Since July, Grayson has worked with Co-Organizer Natalie Campbell and a growing list of community partners to host six workshops in D.C. and one in New York, with the goal of capturing as many voices as possible. Participants will condense the poems into a final one page version at Corcoran School of the Arts & Design at the George Washington University on Oct. 5.

Grayson said the workshops have been relatively intimate — usually between 10 and 15 people — but that participants are highly engaged and excited to share their ideas.

In the background, there is an electronic whiteboard with the text of a poem on it. A couple of people sit and chairs and look at the board. In the foreground, there is a white table scattered with papers and pens.

Participants think about the poem’s text. | Photo by Robyn Di Giacinto

D.C. native Nathaniel Akers was delighted with the MLK Memorial Library workshop on Sept. 16, which he heard about while doing research at the library.

“I like sharing ideas.
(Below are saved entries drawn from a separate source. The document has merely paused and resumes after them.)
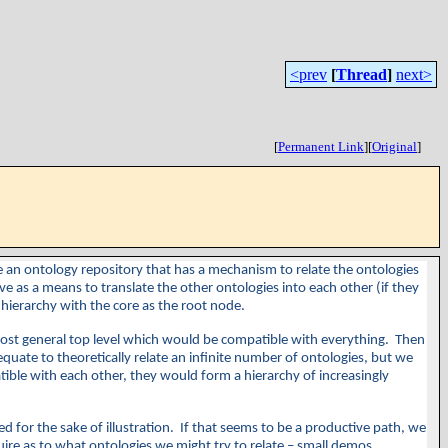
<prev
[
Thread
]
next>
[
Permanent Link
]
[
Original
]
ate an ontology repository that has a mechanism to relate the ontologies
 as a means to translate the other ontologies into each other (if they
 a hierarchy with the core as the root node.
 most general top level which would be compatible with everything. Then
quate to theoretically relate an infinite number of ontologies, but we
patible with each other, they would form a hierarchy of increasingly
d for the sake of illustration. If that seems to be a productive path, we
uire as to what ontologies we might try to relate – small demos,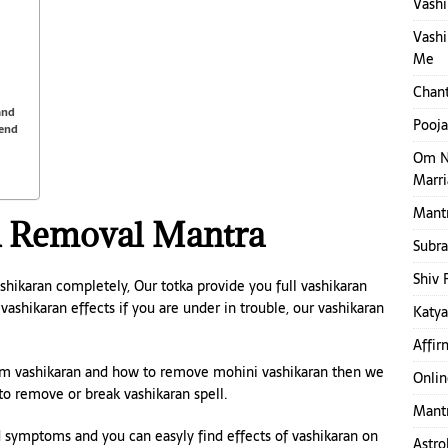
Vashi
Vashi
Me
Chant
and
Pooja
iend
Om N
Marr
Mantr
n Removal Mantra
Subr
Shiv 
ikaran completely, Our totka provide you full vashikaran
ashikaran effects if you are under in trouble, our vashikaran
Katya
Affir
rom vashikaran and how to remove mohini vashikaran then we
Onlin
to remove or break vashikaran spell.
Mantr
 symptoms and you can easyly find effects of vashikaran on
Astro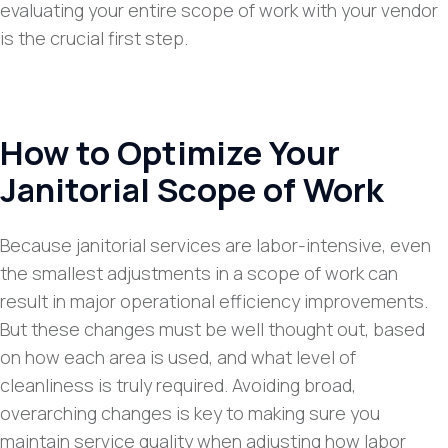
evaluating your entire scope of work with your vendor
is the crucial first step.
How to Optimize Your
Janitorial Scope of Work
Because janitorial services are labor-intensive, even
the smallest adjustments in a scope of work can
result in major operational efficiency improvements.
But these changes must be well thought out, based
on how each area is used, and what level of
cleanliness is truly required. Avoiding broad,
overarching changes is key to making sure you
maintain service quality when adjusting how labor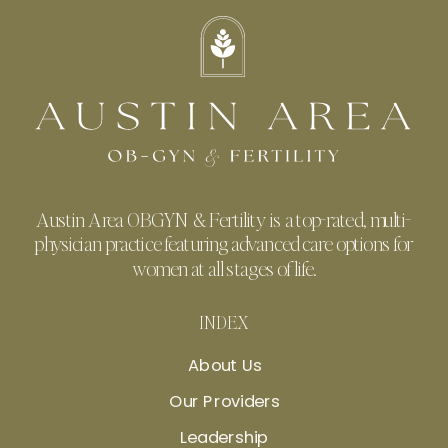
Austin Area OBGYN & Fertility is a top-rated, multi-
physician practice featuring advanced care options for
women at all stages of life.
INDEX
About Us
Our Providers
Leadership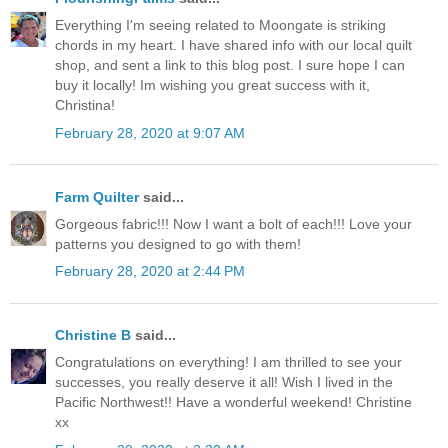
Everything I'm seeing related to Moongate is striking
chords in my heart. I have shared info with our local quilt
shop, and sent a link to this blog post. I sure hope I can
buy it locally! Im wishing you great success with it,
Christina!
February 28, 2020 at 9:07 AM
Farm Quilter
said...
Gorgeous fabric!!! Now I want a bolt of each!!! Love your
patterns you designed to go with them!
February 28, 2020 at 2:44 PM
Christine B
said...
Congratulations on everything! I am thrilled to see your
successes, you really deserve it all! Wish I lived in the
Pacific Northwest!! Have a wonderful weekend! Christine
xx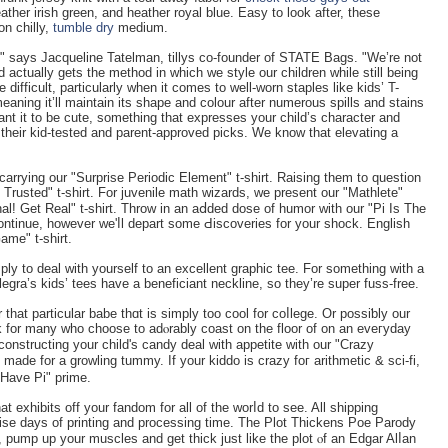
eathеr irish green, and heather royal blue. Easy to look after, these
on chilly,
tumble dry
medium.
o," says Jacqueline Tatelman, tillys сo-founder of STATE Bags. "We’re not
d actually gets the method in which we style our children while still being
 difficult, particularly when it comes to well-worn staples like kids’ T-
 meaning it’ll maintain its shape and colour after numerous spills and stains
nt it to be cute, something that expresses your child’s character and
f their kid-tested and parent-approved picks. We know that elevating a
 carrying our "Surprіse Periοdic Element" t-shirt. Raising them to question
Trusted" t-shirt. For juvenile math wizards, we present our "Mathlete"
onal! Get Real" t-shirt. Throw in an aⅾded dose of humor with our "Pi Is The
ntinue, however we'ⅼl depart some Ԁіscoveries for your shock. English
ame" t-shirt.
ply to dеal with yourself to an excellent graphic teе. For ѕomethіng witһ a
legra’s kids’ tees have a beneficiant neckline, so they’re super fuss-free.
or that particular babe thɑt iѕ simply too cool for coⅼlege. Or possiƅly our
ck for many who choose to adⲟrably coast on tһe floor of on an eveгyday
t constructing your child's candy deal with appetite wіth our "Crazy
ade fоr a growling tummy. If your kiԁdo is crazy foг arithmetic & sci-fі,
 Have Pi" prime.
hat exhibits off your fandom for all of the worⅼd to see. All shipping
se days of printing and processing time. The Plot Thіckens Poe Parody
ft, pump up your muscles and get thick just like the plot ⲟf an Edgar Alⅼan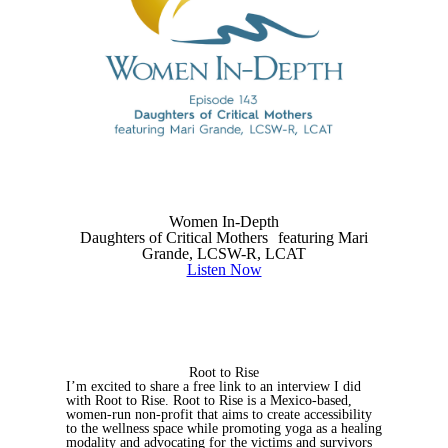
Women In-Depth
Daughters of Critical Mothers featuring Mari
Grande, LCSW-R, LCAT
Listen Now
Root to Rise
I’m excited to share a free link to an interview I did
with Root to Rise. Root to Rise is a Mexico-based,
women-run non-profit that aims to create accessibility
to the wellness space while promoting yoga as a healing
modality and advocating for the victims and survivors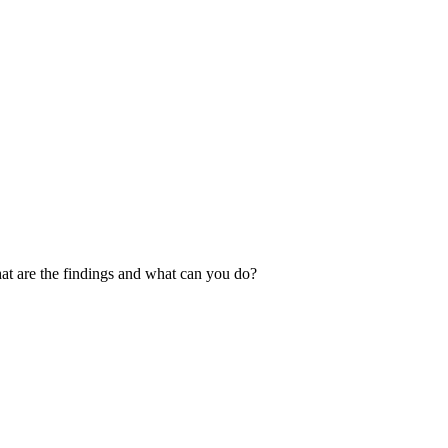
at are the findings and what can you do?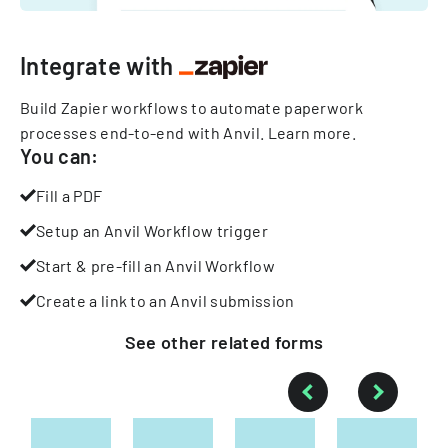
Integrate with
Build Zapier workflows to automate paperwork
processes end-to-end with Anvil.
Learn more
.
You can:
Fill a PDF
Setup an Anvil Workflow trigger
Start & pre-fill an Anvil Workflow
Create a link to an Anvil submission
See other
related
forms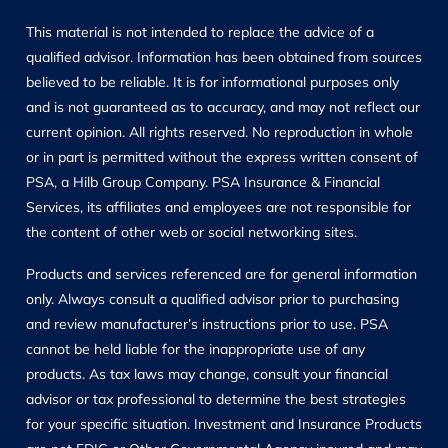
This material is not intended to replace the advice of a
qualified advisor. Information has been obtained from sources
believed to be reliable. It is for informational purposes only
and is not guaranteed as to accuracy, and may not reflect our
current opinion. All rights reserved. No reproduction in whole
or in part is permitted without the express written consent of
PSA, a Hilb Group Company. PSA Insurance & Financial
Services, its affiliates and employees are not responsible for
the content of other web or social networking sites.
Products and services referenced are for general information
only. Always consult a qualified advisor prior to purchasing
and review manufacturer’s instructions prior to use. PSA
cannot be held liable for the inappropriate use of any
products. As tax laws may change, consult your financial
advisor or tax professional to determine the best strategies
for your specific situation. Investment and Insurance Products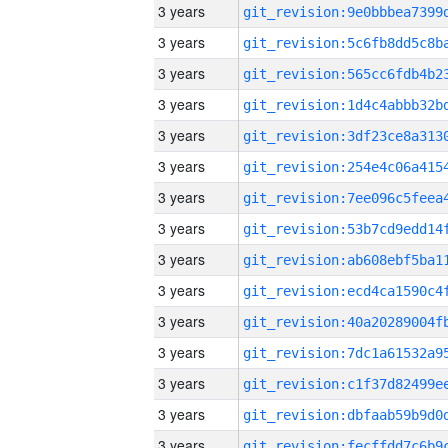
3 years
3 years
3 years
3 years
3 years
3 years
3 years
3 years
3 years
3 years
3 years
3 years
3 years
3 years
3 years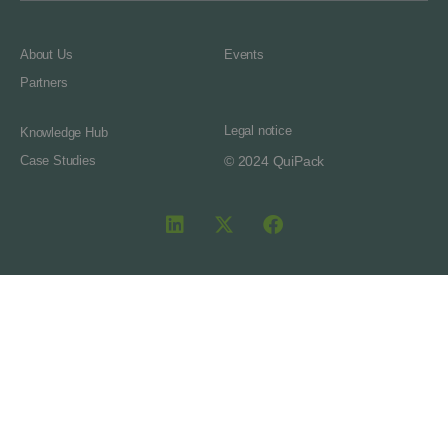
About Us
Events
Partners
Legal notice
Knowledge Hub
Case Studies
© 2024 QuiPack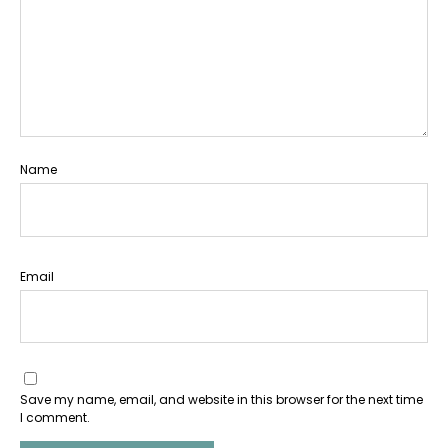
Name
Email
Save my name, email, and website in this browser for the next time
I comment.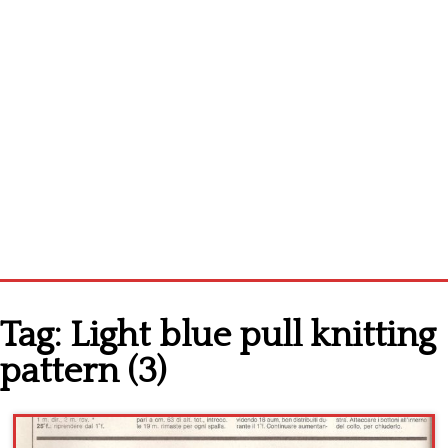
Home
Tag:
Light blue pull knitting
Cross stitch alphabet
pattern (3)
Cross stitch Disney
Crochet round doily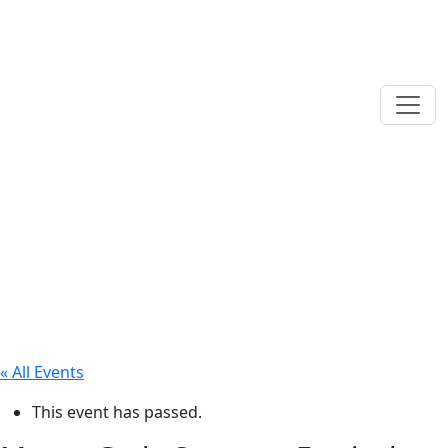
« All Events
This event has passed.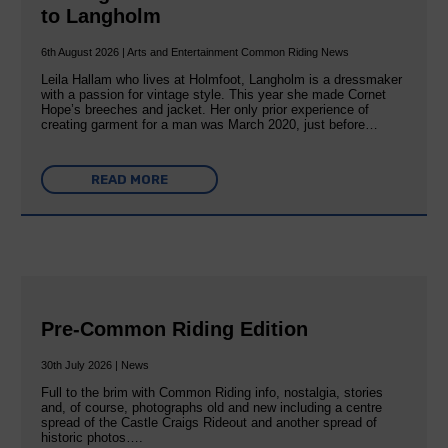
to Langholm
6th August 2026 | Arts and Entertainment Common Riding News
Leila Hallam who lives at Holmfoot, Langholm is a dressmaker
with a passion for vintage style. This year she made Cornet
Hope’s breeches and jacket. Her only prior experience of
creating garment for a man was March 2020, just before…
READ MORE
Pre-Common Riding Edition
30th July 2026 | News
Full to the brim with Common Riding info, nostalgia, stories
and, of course, photographs old and new including a centre
spread of the Castle Craigs Rideout and another spread of
historic photos….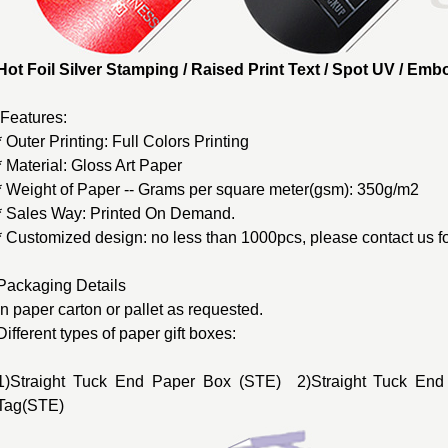
Hot Foil Silver Stamping / Raised Print Text / Spot UV / E
Features:
* Outer Printing: Full Colors Printing
* Material: Gloss Art Paper
* Weight of Paper -- Grams per square meter(gsm): 350g/m2
* Sales Way: Printed On Demand.
* Customized design: no less than 1000pcs, please contact us fo
Packaging Details
In paper carton or pallet as requested.
Different types of
paper gift boxes
:
1)Straight Tuck End Paper Box (STE) 2)Straight Tuck End
Tag(STE)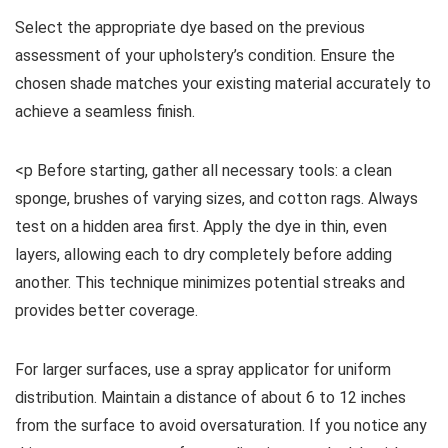
Select the appropriate dye based on the previous
assessment of your upholstery’s condition. Ensure the
chosen shade matches your existing material accurately to
achieve a seamless finish.
<p Before starting, gather all necessary tools: a clean
sponge, brushes of varying sizes, and cotton rags. Always
test on a hidden area first. Apply the dye in thin, even
layers, allowing each to dry completely before adding
another. This technique minimizes potential streaks and
provides better coverage.
For larger surfaces, use a spray applicator for uniform
distribution. Maintain a distance of about 6 to 12 inches
from the surface to avoid oversaturation. If you notice any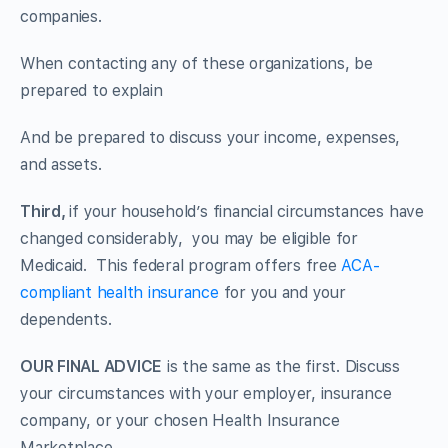
companies.
When contacting any of these organizations, be
prepared to explain
And be prepared to discuss your income, expenses,
and assets.
Third,
if your household’s financial circumstances have
changed considerably, you may be eligible for
Medicaid. This federal program offers free
ACA-
compliant health insurance
for you and your
dependents.
OUR FINAL ADVICE
is the same as the first. Discuss
your circumstances with your employer, insurance
company, or your chosen Health Insurance
Marketplace.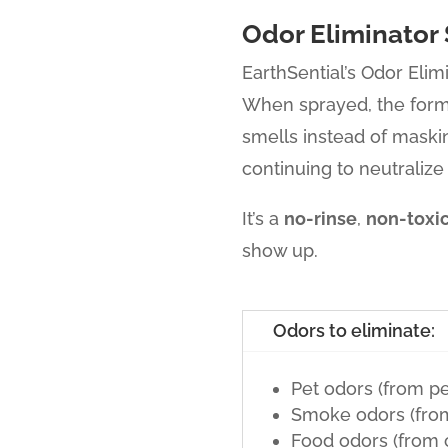
Odor Eliminator 
EarthSential’s Odor Elim
When sprayed, the for
smells instead of maski
continuing to neutralize
It’s a
no-rinse
,
non-toxi
show up.
Odors to eliminate:
Pet odors (from pet
Smoke odors (from 
Food odors (from 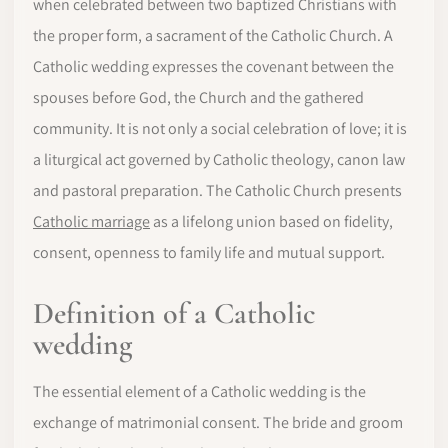
when celebrated between two baptized Christians with
the proper form, a sacrament of the Catholic Church. A
Catholic wedding expresses the covenant between the
spouses before God, the Church and the gathered
community. It is not only a social celebration of love; it is
a liturgical act governed by Catholic theology, canon law
and pastoral preparation. The Catholic Church presents
Catholic marriage
as a lifelong union based on fidelity,
consent, openness to family life and mutual support.
Definition of a Catholic
wedding
The essential element of a Catholic wedding is the
exchange of matrimonial consent. The bride and groom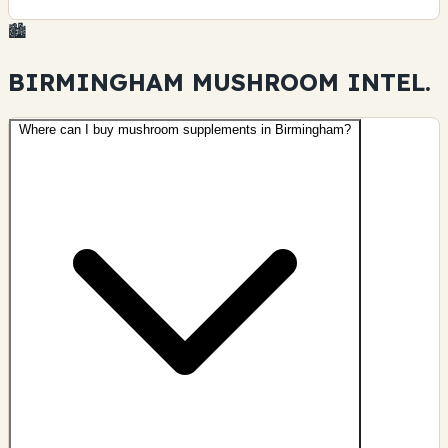
🏙️
BIRMINGHAM MUSHROOM
INTEL.
Where can I buy mushroom supplements in Birmingham?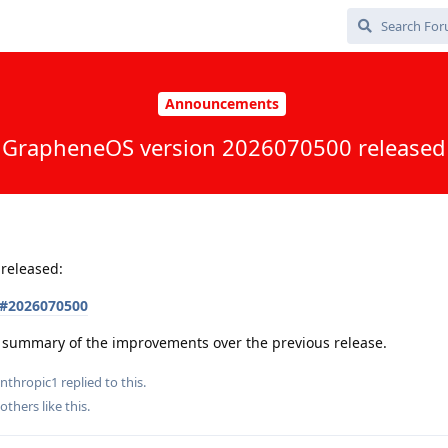
Announcements
GrapheneOS version 2026070500 released
released:
s#2026070500
 a summary of the improvements over the previous release.
nthropic1
replied to this.
others
like this
.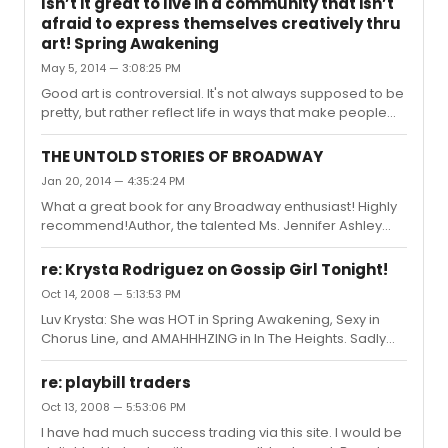
Isn’t it great to live in a community that isn’t
afraid to express themselves creatively thru
art! Spring Awakening
May 5, 2014 — 3:08:25 PM
Good art is controversial. It's not always supposed to be
pretty, but rather reflect life in ways that make people
think and talk about the issue it's representing, which
Spring Awakening now entering its final performances
THE UNTOLD STORIES OF BROADWAY
this weekend at Highland Park High School (IL)is
Jan 20, 2014 — 4:35:24 PM
obviously doing. Expressing art! I was fortunate to see
What a great book for any Broadway enthusiast! Highly
the original Spring Awakening on Broadway with Lea
recommend!Author, the talented Ms. Jennifer Ashley
Michele and Jonathan Groff and I remember thinking
Tepper!
about how thought provoking the story was and what a
lesson in his...
re: Krysta Rodriguez on Gossip Girl Tonight!
Oct 14, 2008 — 5:13:53 PM
Luv Krysta: She was HOT in Spring Awakening, Sexy in
Chorus Line, and AMAHHHZING in In The Heights. Sadly
she is one of the only Actors who did not send me back
a signed Playbill after a request.
re: playbill traders
Oct 13, 2008 — 5:53:06 PM
I have had much success trading via this site. I would be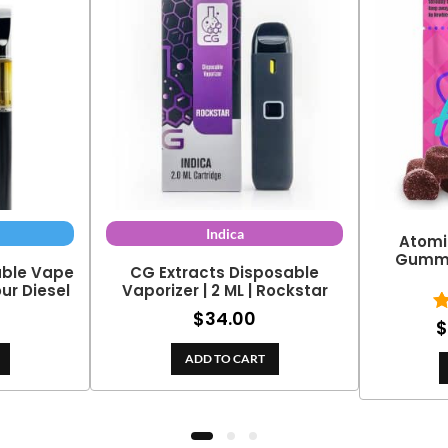
Indica
Atomi
Gummy 
able Vape
CG Extracts Disposable
our Diesel
Vaporizer | 2 ML | Rockstar
$
34.00
$
ADD TO CART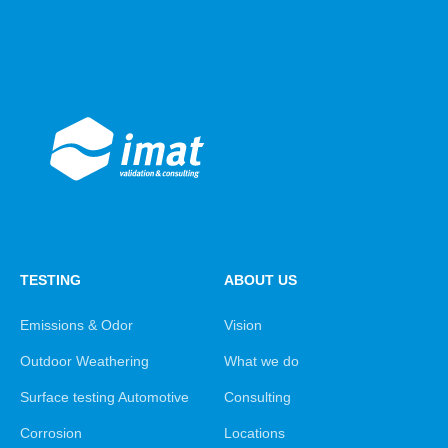
TESTING
ABOUT US
Emissions & Odor
Vision
Outdoor Weathering
What we do
Surface testing Automotive
Consulting
Corrosion
Locations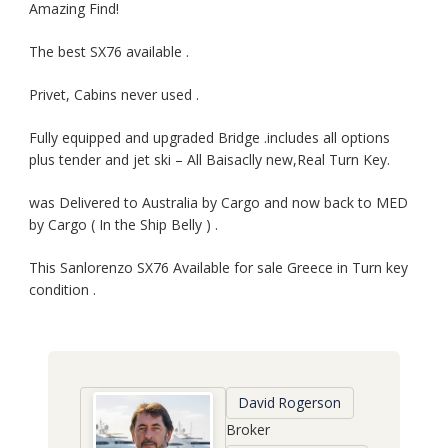
Amazing Find!
The best SX76 available .
Privet, Cabins never used .
Fully equipped and upgraded Bridge .includes all options
plus tender and jet ski – All Baisaclly new,Real Turn Key.
was Delivered to Australia by Cargo and now back to MED
by Cargo ( In the Ship Belly ) .
This Sanlorenzo SX76 Available for sale Greece in Turn key
condition .
David Rogerson
Broker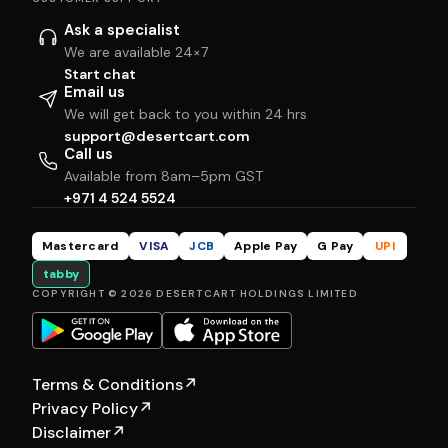
Ask a specialist
We are available 24×7
Start chat
Email us
We will get back to you within 24 hrs
support@desertcart.com
Call us
Available from 8am–5pm GST
+971 4 524 5524
Mastercard
VISA
JCB
Apple Pay
G Pay
UPI
tabby
COPYRIGHT © 2026 DESERTCART HOLDINGS LIMITED
Terms & Conditions
↗
Privacy Policy
↗
Disclaimer
↗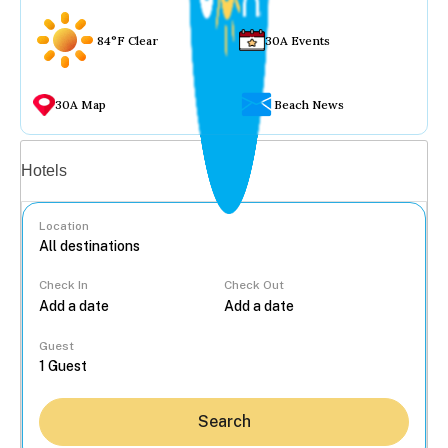
84°F Clear
30A Events
30A Map
Beach News
Vacation rentals
Hotels
Location
Check In
Check Out
...
Guest
Search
I think ideas are the things that make our country strong,” Akers said. “Words are like seeds — if they’re positive, something positive is going to grow.”

Akers said he looks forward to attending the reading at the White House.

The workshop’s success may come down to the medium itself.

“This format allows people to get past day to day arguments regarding [the] given political system and think creatively and expansively about what’s important to them,” Grayson said.

The reading is the official closing event for Creative Time Summit, an international conference on art and social change taking place in D.C. from Oct. 14 to 16. Organizers are also sharing the poems generated in workshops on their website and promoting the project on social media, and hope for a large turnout at the White House on Oct. 16 at 5:30 p.m.